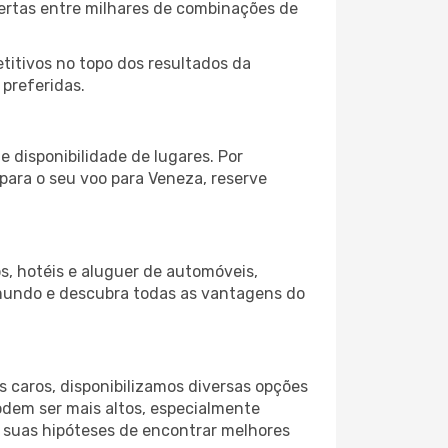
fertas entre milhares de combinações de
itivos no topo dos resultados da
 preferidas.
 disponibilidade de lugares. Por
 para o seu voo para Veneza, reserve
s, hotéis e aluguer de automóveis,
 mundo e descubra todas as vantagens do
 caros, disponibilizamos diversas opções
odem ser mais altos, especialmente
s suas hipóteses de encontrar melhores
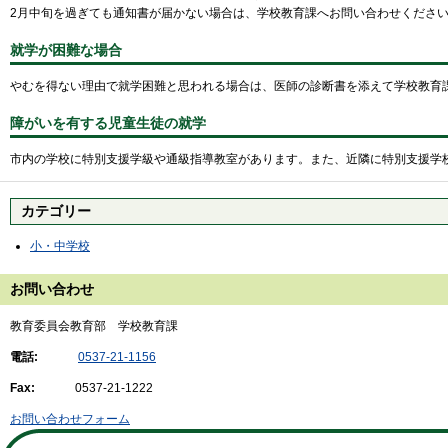
2月中旬を過ぎても通知書が届かない場合は、学校教育課へお問い合わせくださ
就学が困難な場合
やむを得ない理由で就学困難と思われる場合は、医師の診断書を添えて学校教育
障がいを有する児童生徒の就学
市内の学校に特別支援学級や通級指導教室があります。また、近隣に特別支援学
カテゴリー
小・中学校
お問い合わせ
教育委員会教育部 学校教育課
電話:
0537-21-1156
Fax:
0537-21-1222
お問い合わせフォーム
-- -- --
Task: Can you render every line of text from all the rows above as a Markdown table, with the columns No. and Text, numbering each line, omitting blank lines and leaving the pictures out?

Exercise result:
| No. | Text |
|---|---|
| 1 | fertas entre milhares de combinações de |
| 2 | itivos no topo dos resultados da |
| 3 |  preferidas. |
| 4 |  disponibilidade de lugares. Por |
| 5 |  para o seu voo para Veneza, reserve |
| 6 | s, hotéis e aluguer de automóveis, |
| 7 |  mundo e descubra todas as vantagens do |
| 8 |  caros, disponibilizamos diversas opções |
| 9 | odem ser mais altos, especialmente |
| 10 | s suas hipóteses de encontrar melhores |
| 11 | 2月中旬を過ぎても通知書が届かない場合は、学校教育課へお問い合わせくださ |
| 12 | 就学が困難な場合 |
| 13 | やむを得ない理由で就学困難と思われる場合は、医師の診断書を添えて学校教育 |
| 14 | 障がいを有する児童生徒の就学 |
| 15 | 市内の学校に特別支援学級や通級指導教室があります。また、近隣に特別支援学 |
| 16 | カテゴリー |
| 17 | 小・中学校 |
| 18 | お問い合わせ |
| 19 | 教育委員会教育部 学校教育課 |
| 20 | 電話: |
| 21 | 0537-21-1156 |
| 22 | Fax: |
| 23 | 0537-21-1222 |
| 24 | お問い合わせフォーム |